(Source excerpt)
Also - right now this article has a 10 rating - but I have no idea how many people have rated it. Not that that matters so much - but was it 1 person? 10? Weighted average?
First of all, PLEASE NOTE that my review article was not intended to be a full review, and was solely based on a few times where I was able to see the basics of the design. The primary goal for my article was to communicate that certain negative aspects of the old Gather would still be inherent with the new.
Perhaps it was a mistake to try and strike a balance within my article, and not get into too many details. I also did not think it would be fair, to Gather Inc. or the community, to pan the new Gather too harshly before it gets out of the gate, especially considering that it could be significantly changed when it does, rendering all of my concerns moot. However, in this case, they weren't.
I personally think that the new Gather has significant weaknesses.... far more than you identify in this article, and that extend far beyond the technical.
I'm not one to say "I told you so". But I did inform Gather of my concerns several times, and my issues went unheeded (for the most part). I found this to be very aggravating, as most of my observations should have been obvious to others as well. However, as Tom stated, there were many (hundreds? thousands?) of members contributing to the design of the 'new' Gather. I am but one voice in a chorus.
Perhaps I should have sung louder.
This is much more of a major change than I was used to.
I don't think the Editor's page (new Gather home page) will accomplish much. I don't think it accomplished much before and I don't think that changes.
DId you guys notice Tom commented on his article this morning? He will be hosting a live chat at 1 pl.m. EDT today.
I'll provide a link here to Tom' s article, since I've done that with the others discussing this.
Our heads our chopped. Does my decapitation turn me into Marie Antoinette (since we're discussing celebrities here)?
If so, do I get to say "Let them eat cake?"
KEO: Sorry you lost your head.
He also discusses going live today at 1 p.ml EDT to discuss.
http://www.gather.com/
viewArticle.jsp?articleId=281474976765154
I split the article ID because under old comments, the ID
was too big to fit in one line and would leave off the last numbers, rendering the ID useless.

(Short problem 1)
Convert everything in the records from the line containing "brown triangle: rotated 18 degrees clockwise" down to the line containing "cyan cross: moved 39 px up", including both of those lines, into a Markdown table with the columns Row and Shape change. Leave out blank lines and the picture lines.

(Available records)
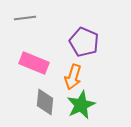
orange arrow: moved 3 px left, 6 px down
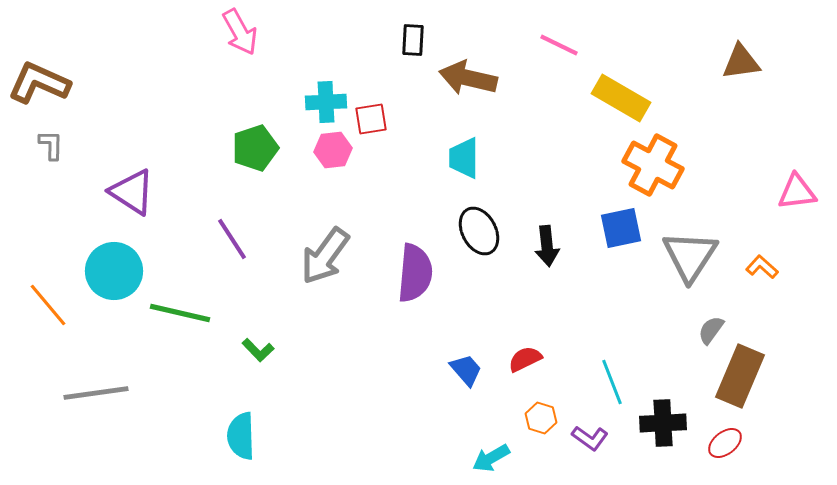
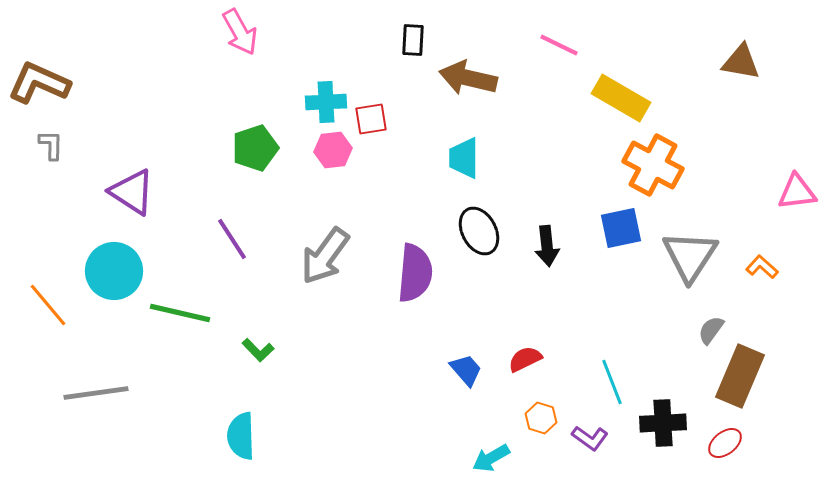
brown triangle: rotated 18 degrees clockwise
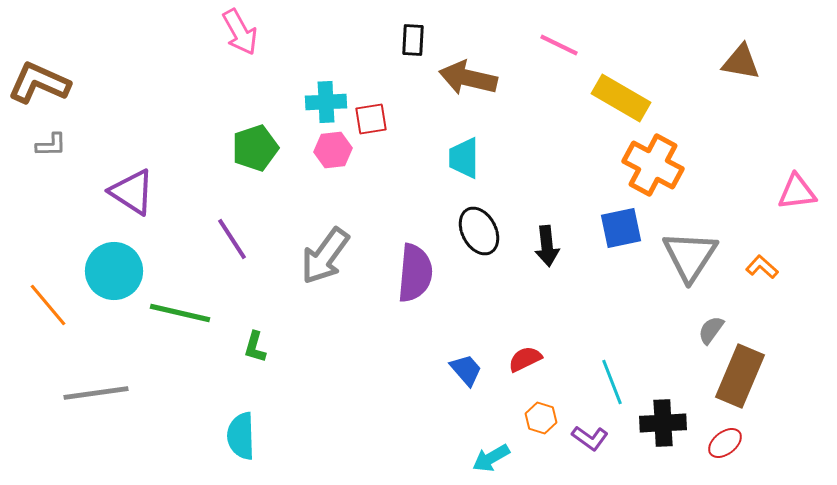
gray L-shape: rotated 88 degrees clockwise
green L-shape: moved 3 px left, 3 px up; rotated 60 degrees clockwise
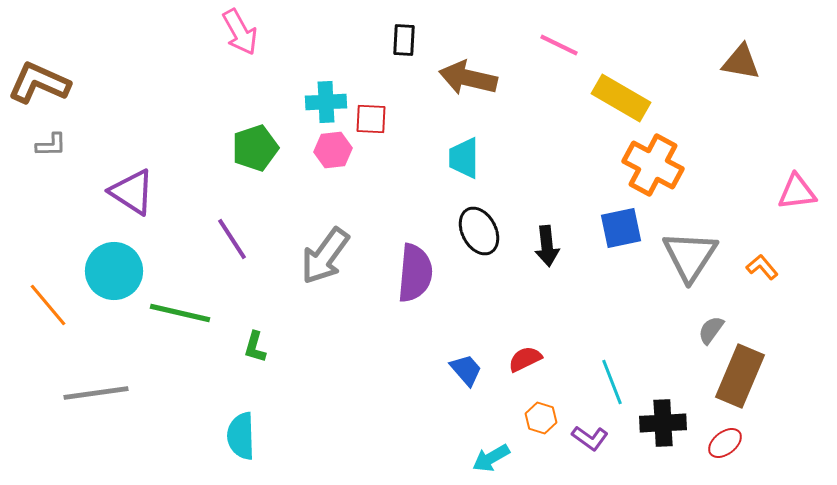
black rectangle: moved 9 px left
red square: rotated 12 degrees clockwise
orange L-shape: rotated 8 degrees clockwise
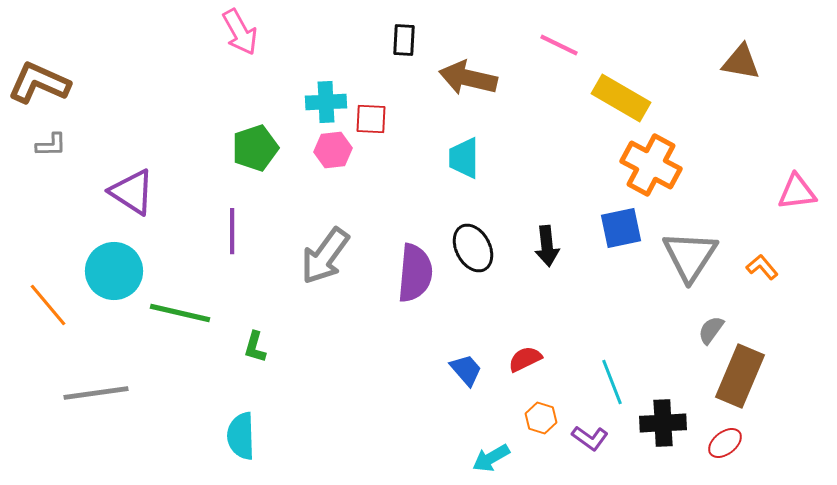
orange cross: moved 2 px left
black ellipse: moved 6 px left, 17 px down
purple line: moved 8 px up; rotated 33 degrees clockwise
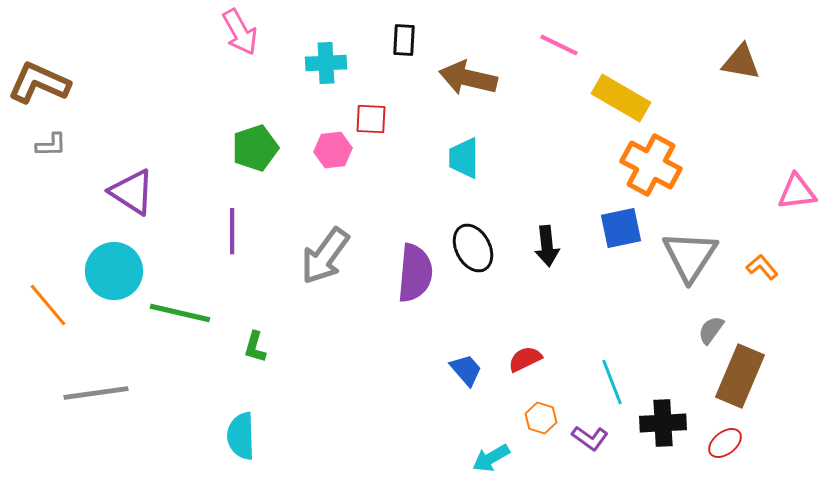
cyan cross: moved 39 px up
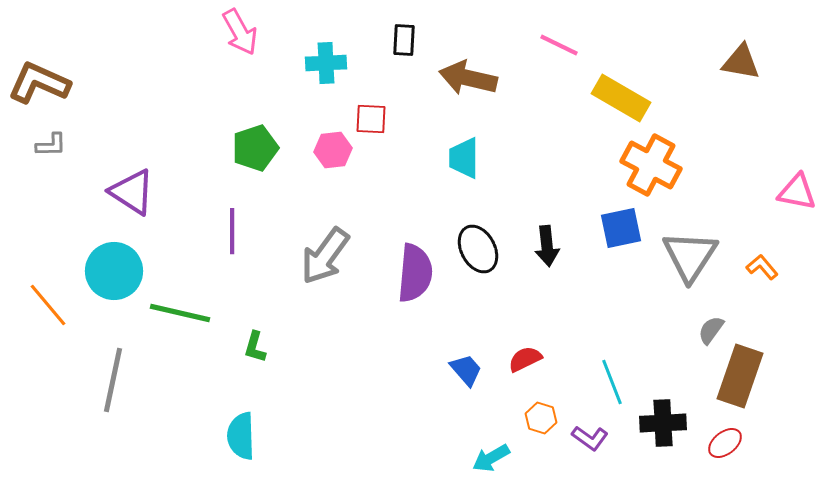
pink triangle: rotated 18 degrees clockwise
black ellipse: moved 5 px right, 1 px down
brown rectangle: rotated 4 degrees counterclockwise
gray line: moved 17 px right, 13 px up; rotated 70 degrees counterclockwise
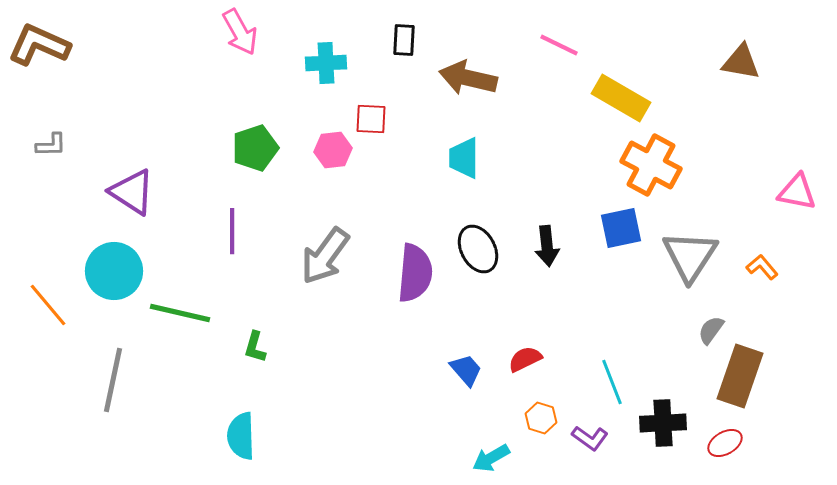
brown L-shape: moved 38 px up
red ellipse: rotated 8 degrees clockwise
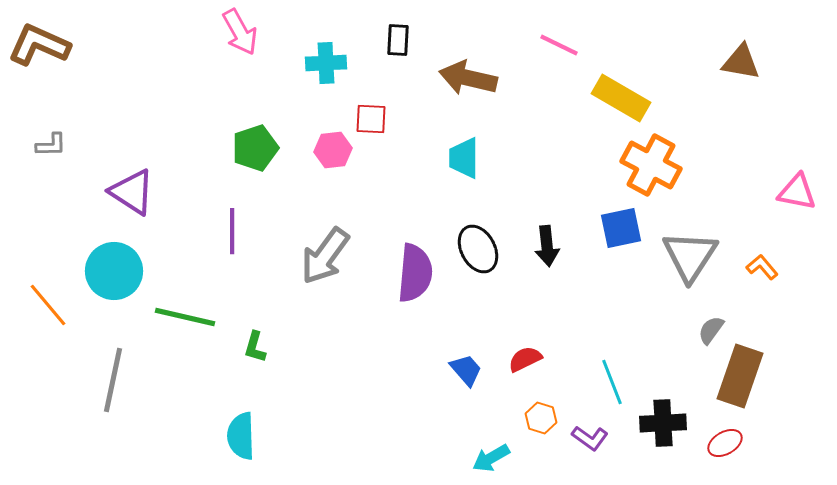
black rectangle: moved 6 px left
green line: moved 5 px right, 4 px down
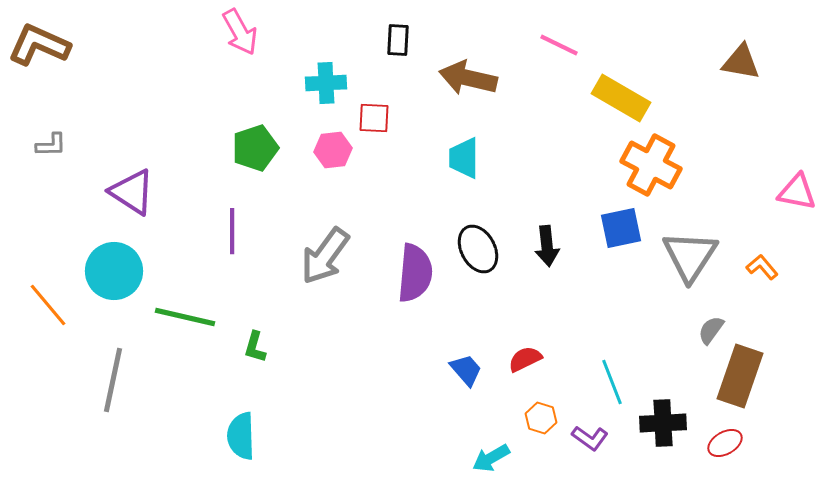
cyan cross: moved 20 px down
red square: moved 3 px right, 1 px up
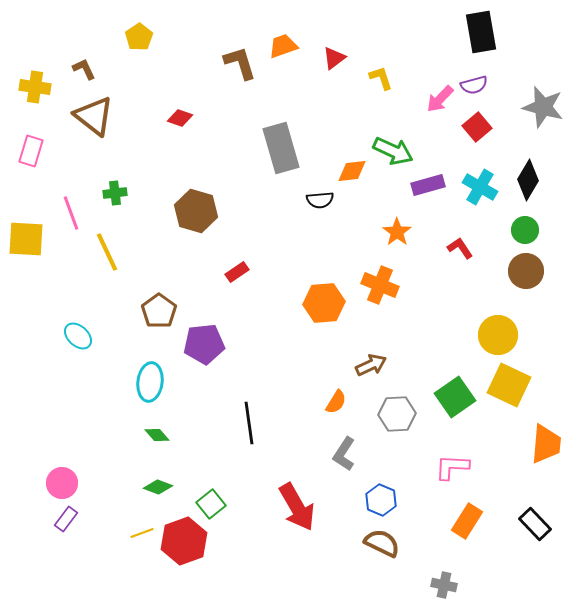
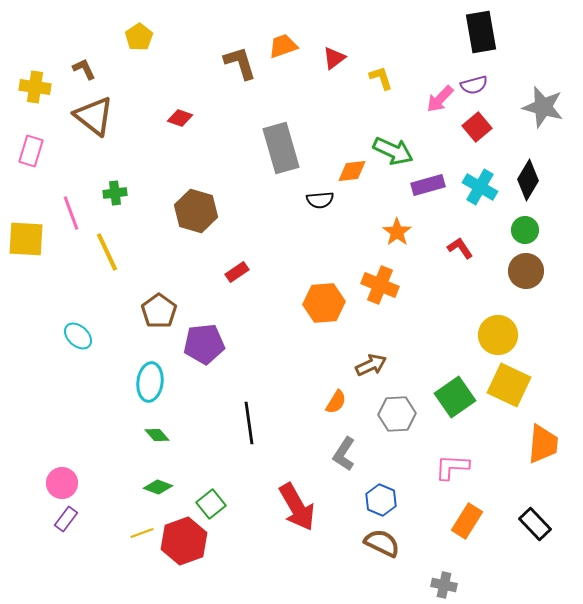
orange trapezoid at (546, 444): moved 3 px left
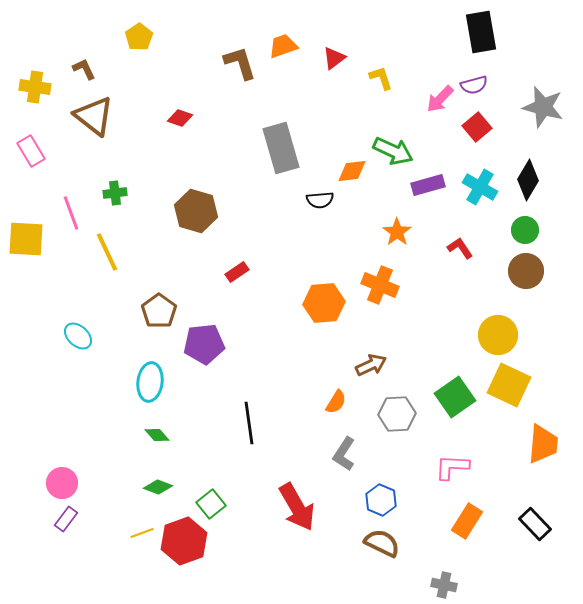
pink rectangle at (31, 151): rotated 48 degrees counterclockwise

(Short problem 2)
Output the Gather comments in full, unchanged.

(Complete answer 1)
| Row | Shape change |
|---|---|
| 1 | brown triangle: rotated 18 degrees clockwise |
| 2 | gray L-shape: rotated 88 degrees clockwise |
| 3 | green L-shape: moved 3 px left, 3 px up; rotated 60 degrees clockwise |
| 4 | black rectangle: moved 9 px left |
| 5 | red square: rotated 12 degrees clockwise |
| 6 | orange L-shape: rotated 8 degrees clockwise |
| 7 | orange cross: moved 2 px left |
| 8 | black ellipse: moved 6 px left, 17 px down |
| 9 | purple line: moved 8 px up; rotated 33 degrees clockwise |
| 10 | cyan cross: moved 39 px up |

(Complete answer 2)
Also - right now this article has a 10 rating - but I have no idea how many people have rated it. Not that that matters so much - but was it 1 person? 10? Weighted average?
First of all, PLEASE NOTE that my review article was not intended to be a full review, and was solely based on a few times where I was able to see the basics of the design. The primary goal for my article was to communicate that certain negative aspects of the old Gather would still be inherent with the new.
Perhaps it was a mistake to try and strike a balance within my article, and not get into too many details. I also did not think it would be fair, to Gather Inc. or the community, to pan the new Gather too harshly before it gets out of the gate, especially considering that it could be significantly changed when it does, rendering all of my concerns moot. However, in this case, they weren't.
I personally think that the new Gather has significant weaknesses.... far more than you identify in this article, and that extend far beyond the technical.
I'm not one to say "I told you so". But I did inform Gather of my concerns several times, and my issues went unheeded (for the most part). I found this to be very aggravating, as most of my observations should have been obvious to others as well. However, as Tom stated, there were many (hundreds? thousands?) of members contributing to the design of the 'new' Gather. I am but one voice in a chorus.
Perhaps I should have sung louder.
This is much more of a major change than I was used to.
I don't think the Editor's page (new Gather home page) will accomplish much. I don't think it accomplished much before and I don't think that changes.
DId you guys notice Tom commented on his article this morning? He will be hosting a live chat at 1 pl.m. EDT today.
I'll provide a link here to Tom' s article, since I've done that with the others discussing this.
Our heads our chopped. Does my decapitation turn me into Marie Antoinette (since we're discussing celebrities here)?
If so, do I get to say "Let them eat cake?"
KEO: Sorry you lost your head.
He also discusses going live today at 1 p.ml EDT to discuss.
http://www.gather.com/
viewArticle.jsp?articleId=281474976765154
I split the article ID because under old comments, the ID
was too big to fit in one line and would leave off the last numbers, rendering the ID useless.